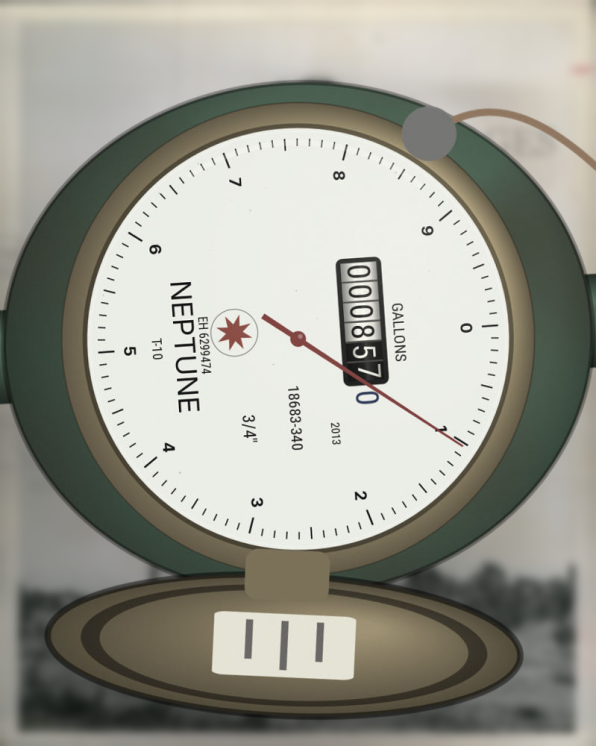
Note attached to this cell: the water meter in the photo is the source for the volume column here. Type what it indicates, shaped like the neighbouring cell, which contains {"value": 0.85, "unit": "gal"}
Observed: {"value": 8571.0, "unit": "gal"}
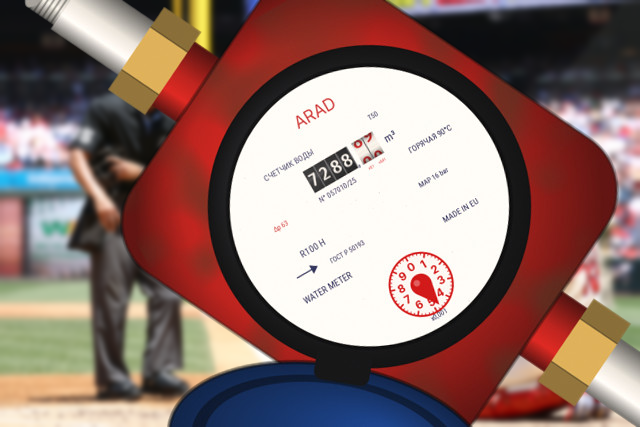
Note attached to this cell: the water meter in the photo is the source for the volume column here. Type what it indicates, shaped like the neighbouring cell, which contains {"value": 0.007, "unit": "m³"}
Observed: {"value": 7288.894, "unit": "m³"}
=====
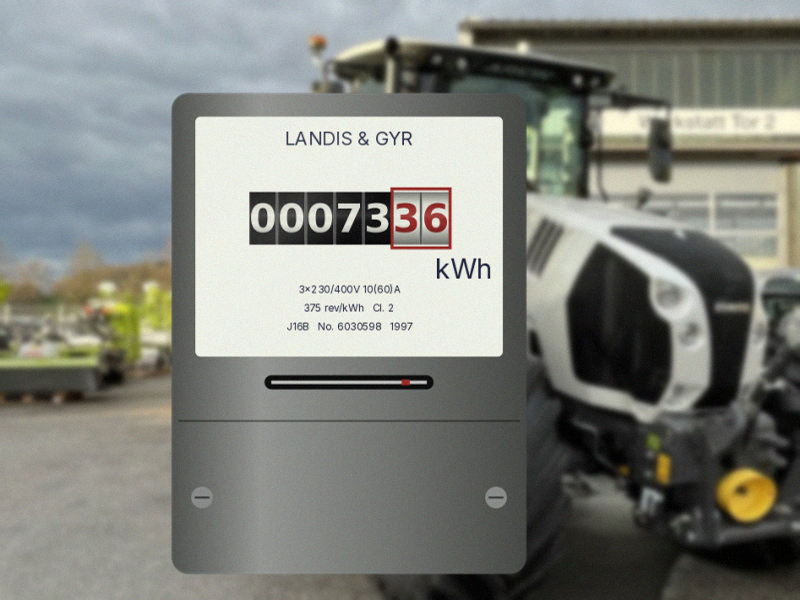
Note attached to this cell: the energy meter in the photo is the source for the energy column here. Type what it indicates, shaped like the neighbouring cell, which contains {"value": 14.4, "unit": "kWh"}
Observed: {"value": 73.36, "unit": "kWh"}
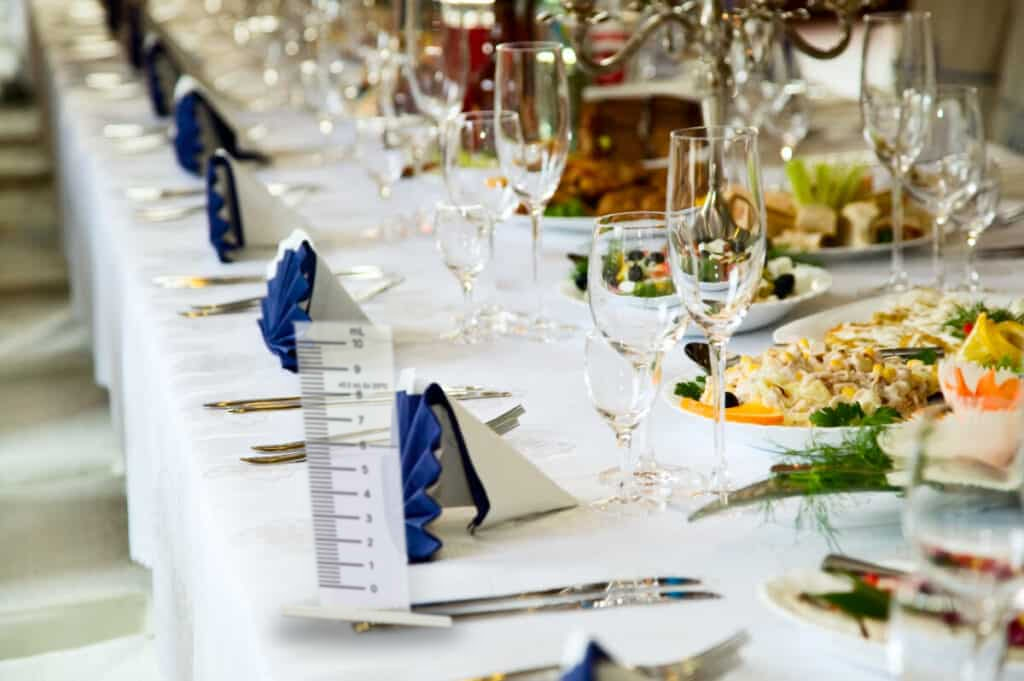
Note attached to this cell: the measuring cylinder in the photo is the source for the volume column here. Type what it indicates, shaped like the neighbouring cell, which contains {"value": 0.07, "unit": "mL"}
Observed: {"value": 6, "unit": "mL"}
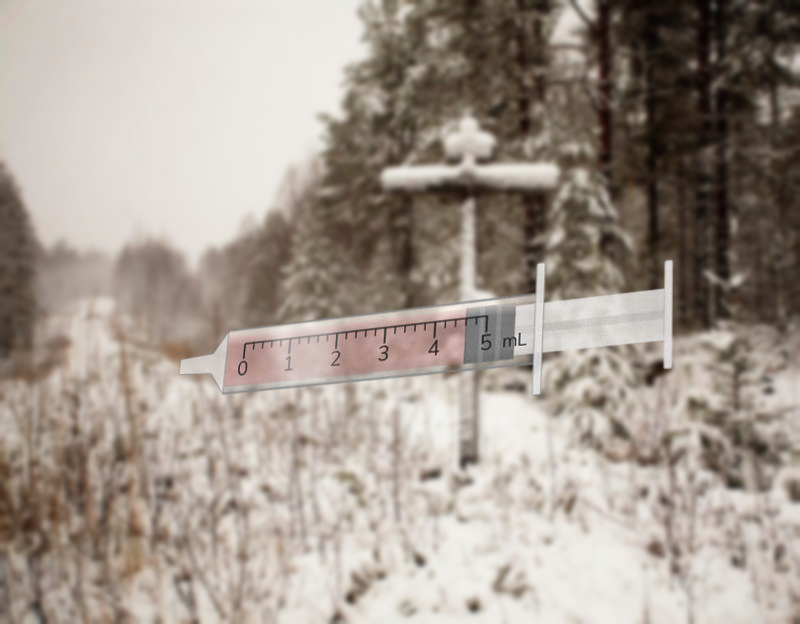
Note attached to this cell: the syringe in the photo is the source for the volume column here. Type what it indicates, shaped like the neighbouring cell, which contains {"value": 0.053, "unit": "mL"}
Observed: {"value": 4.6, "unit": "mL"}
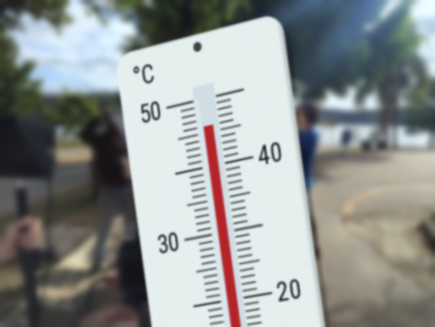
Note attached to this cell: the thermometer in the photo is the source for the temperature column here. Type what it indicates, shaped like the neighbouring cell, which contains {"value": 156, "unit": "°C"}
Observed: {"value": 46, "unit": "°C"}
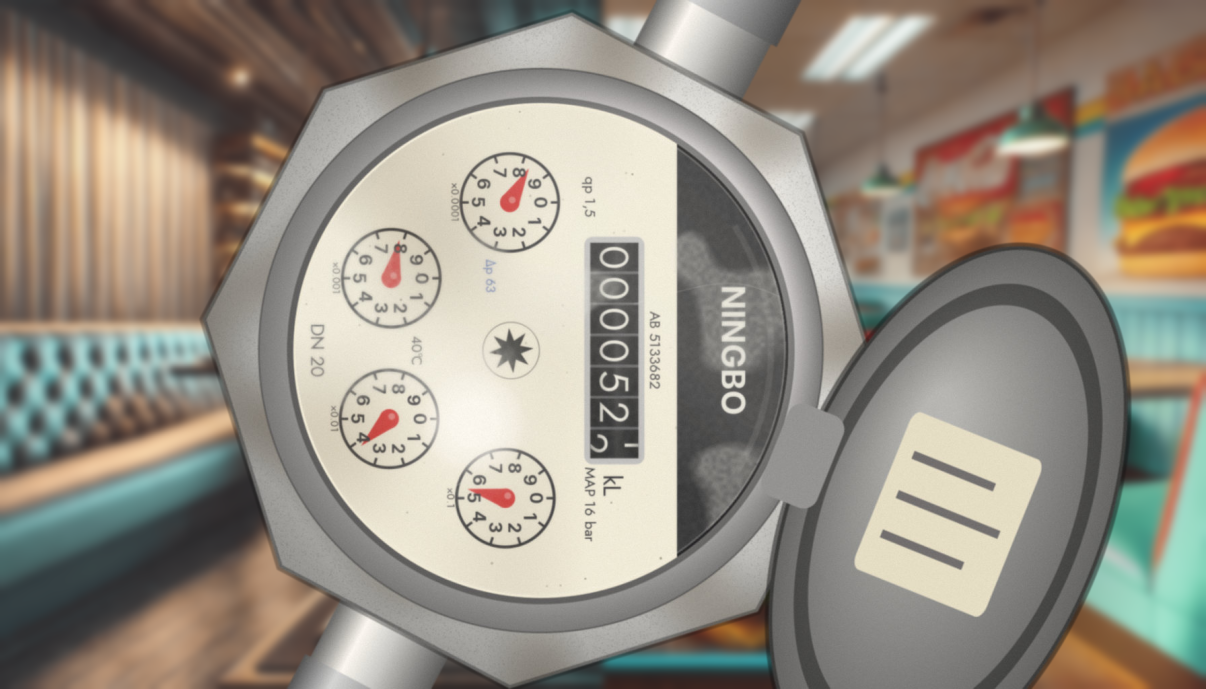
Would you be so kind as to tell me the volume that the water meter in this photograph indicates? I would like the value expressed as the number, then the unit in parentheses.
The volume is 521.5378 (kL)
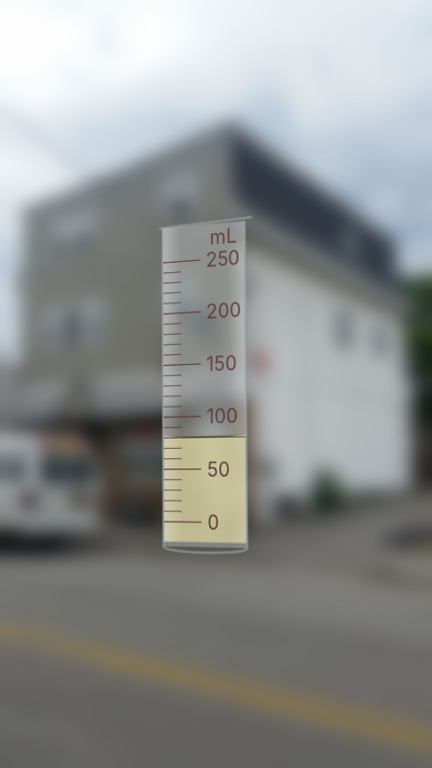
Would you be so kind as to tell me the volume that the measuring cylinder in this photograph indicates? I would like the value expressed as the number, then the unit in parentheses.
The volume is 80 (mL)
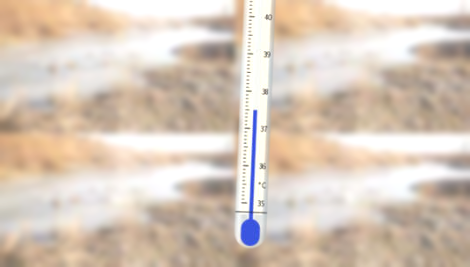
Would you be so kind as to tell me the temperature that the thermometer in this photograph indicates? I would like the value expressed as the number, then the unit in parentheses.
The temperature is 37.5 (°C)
=====
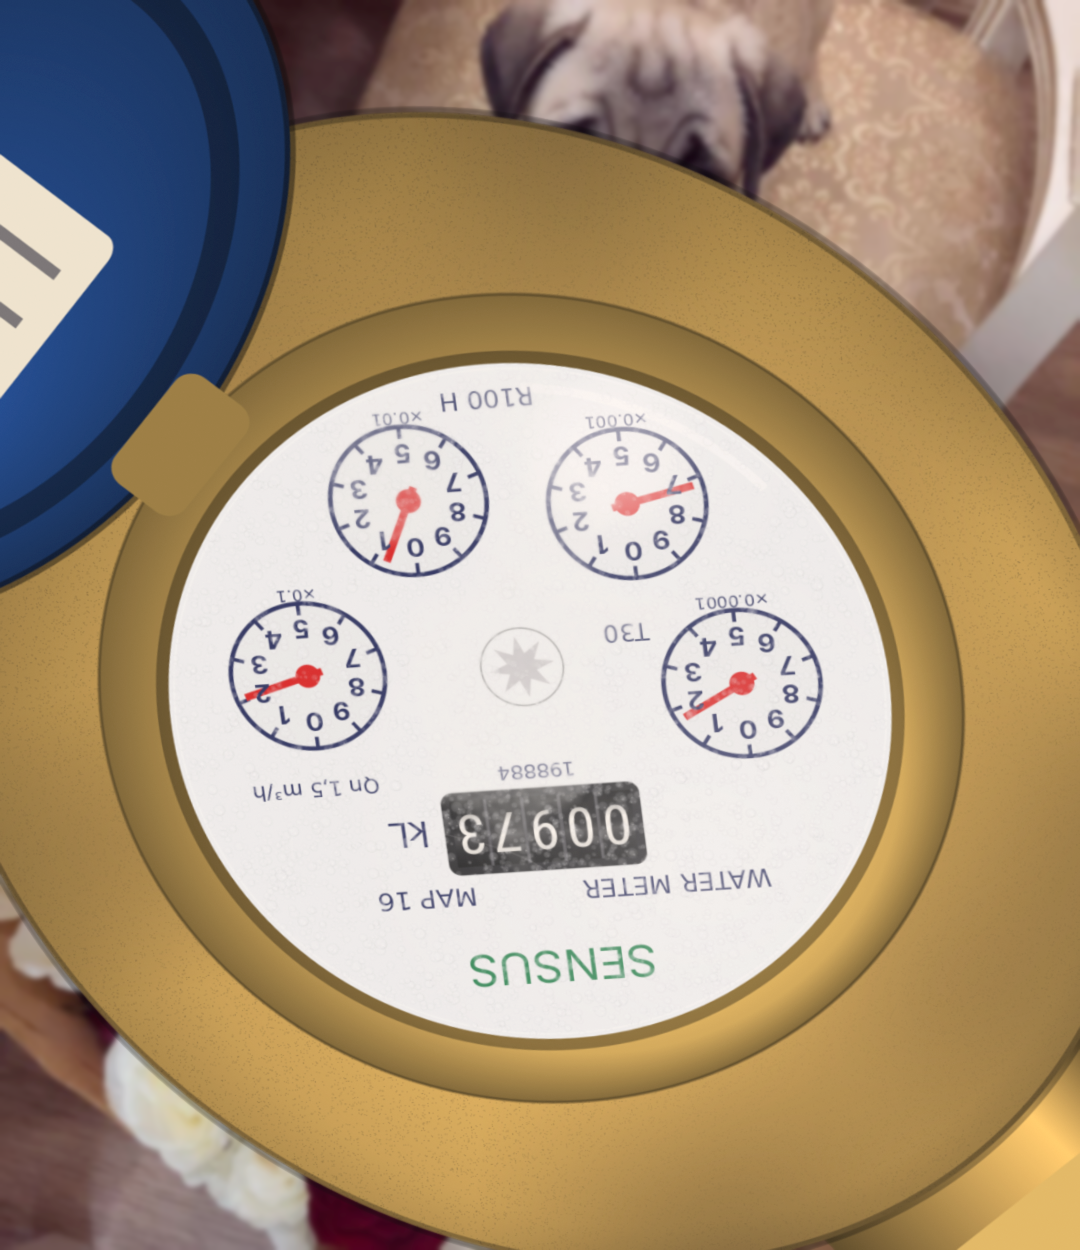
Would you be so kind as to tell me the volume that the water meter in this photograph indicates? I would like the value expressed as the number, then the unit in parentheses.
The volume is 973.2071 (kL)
=====
> **What the exercise asks**: Rewrite the lines from the line with "Would you be so kind as to tell me the temperature" to the line with "The temperature is 37.5 (°C)", putting "gauge" in place of "thermometer" and changing nothing else.

> **Completed exercise**:
Would you be so kind as to tell me the temperature that the gauge in this photograph indicates? I would like the value expressed as the number, then the unit in parentheses.
The temperature is 37.5 (°C)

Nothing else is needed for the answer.